Trois secondes, c’est la durée, diégétique, de l’œuvre double produite par Marc-Antoine Mathieu. Œuvre double, car accessible selon deux modalités : en tant qu’album de bande dessinée, d’une part, et sous la forme d’une animation, accessible sur internet (avec un code fourni dans l’album), d’autre part. les deux versions se caractérisent par une absence de dialogues, un mutisme dont la conséquence naturelle est que tout ce qui est à déchiffrer dans 3"[1] est d’ordre visuel. L’ensemble est dessiné en noir et blanc, ces deux valeurs étant les deux constituants d’un univers fait d’obscurité et de lumière, de zones d’ombres et de révélations. 3" c’est de la skiagraphia.

Ces deux expériences complémentaires nous donnent à voir le parcours d’un rai de lumière pendant trois secondes. Le point de vue qui nous est offert coïncide avec ce rayon, nous conduisant de reflets en reflets dans une traversée fragmentée de différents espaces : bureau, stade de football en plein match, avion, cabinet de dentiste, devanture d’une galerie d’art, l’espace interplanétaire jusqu’à la Lune, etc. Chacun de ces lieux contient des indices qui nous permettent de mieux saisir ce que nous avons vu et de comprendre l’ensemble du puzzle que nous devons recomposer (comme nous le demande d’ailleurs la quatrième de couverture). Le lecteur doit suivre la lumière pour clarifier les instants cruciaux de cette affaire aux ramifications multiples.

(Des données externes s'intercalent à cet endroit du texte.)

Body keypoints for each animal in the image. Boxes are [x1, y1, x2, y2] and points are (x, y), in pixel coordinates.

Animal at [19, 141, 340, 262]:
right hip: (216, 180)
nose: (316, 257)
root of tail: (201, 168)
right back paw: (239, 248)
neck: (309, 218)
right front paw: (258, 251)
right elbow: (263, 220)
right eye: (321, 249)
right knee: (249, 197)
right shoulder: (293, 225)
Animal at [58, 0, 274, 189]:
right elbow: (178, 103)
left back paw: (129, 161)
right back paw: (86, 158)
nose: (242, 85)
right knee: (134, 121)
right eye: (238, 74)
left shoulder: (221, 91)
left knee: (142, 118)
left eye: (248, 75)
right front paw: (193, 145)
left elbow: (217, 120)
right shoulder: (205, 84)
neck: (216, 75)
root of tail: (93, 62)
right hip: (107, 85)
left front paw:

Marc-Antoine Mathieu nous propose donc ces deux expériences particulières engendrées par la contrainte de figurer par ce qui rend possible la figuration et d’observer par la source même de ce qui permet la vision. Pour utiliser un terme oubapien, Marc-Antoine Mathieu s’est doté ici d’une contrainte génératrice[2], un élément qui conditionne le développement de la bande dessinée et qui en influence la structure, en l’occurrence ici une restriction du point de vue. Notons que cette contrainte a aussi pour conséquence de donner son titre, particulièrement laconique, à l’ouvrage.

Cette volonté d’explorer les limites du médium bande dessinée, d’expérimenter ses possibilités, est une tendance lourde dans l’œuvre de Mathieu. À chaque album, il renouvèle son défi d’utiliser les données mêmes de la bande dessinée pour en faire la matière d’un album, 3" s’inscrit ainsi dans l’ensemble du travail d’un artiste préoccupé par le fonctionnement de la bande dessinée, conscient de ses possibilités et soucieux de jouer avec elles. Chez Mathieu, le médium est souvent sujet de lui-même, citons notamment l’album Le Dessin[3] qui, comme son nom l’indique, porte sur l’exploration abyssale d’un dessin et qui n’est pas sans échos avec l’album qui nous intéresse aujourd’hui. Évoquons aussi sa série emblématique Julius Corentin Acquefac qui met en scène son héros éponyme, employé au ministère de l’humour, qui se trouve constamment confronté aux bouleversements des codes de la bande dessinée dans laquelle il évolue.

            Nous nous proposons donc d’analyser ici les deux aspects principaux de 3" : sa temporalité et son espace. La bande dessinée est en effet un médium spatio-temporel dans lequel l’espace conditionne les éléments temporels comme la durée de lecture et le rythme (il en va de même en ce qui concerne l’animation, mais d’une manière différente). Ces deux données, temps et espace, sont intrinsèquement liées dans 3" par la contrainte choisie par Mathieu. Le rayon de lumière conditionne l’espace diégétique, fait de reflets multiples, traversé par lui et la vitesse extrême de la lumière conditionne le temps diégétique, nécessairement ralenti pour le lecteur (3 secondes représentant en effet la traversée de près de 900 000 km, ce qui est tout de même beaucoup pour si peu de temps). Enfin, après ces deux éléments, nous nous intéresserons au lecteur/spectateur, à son expérience et au rôle qu’il tient dans ce double dispositif.



[1] Marc-Antoine Mathieu, 3", Paris, Delcourt, 2011.

[2] L’un des deux types de contraintes, avec les contraintes transformatrices, qui servent à répartir les différentes expérimentations des divers participants à L’Oupus 2 (Collectif, Paris, L’Association, 2003).

[3] Marc-Antoine Mathieu, Le Dessin, Paris, Delcourt, 2001.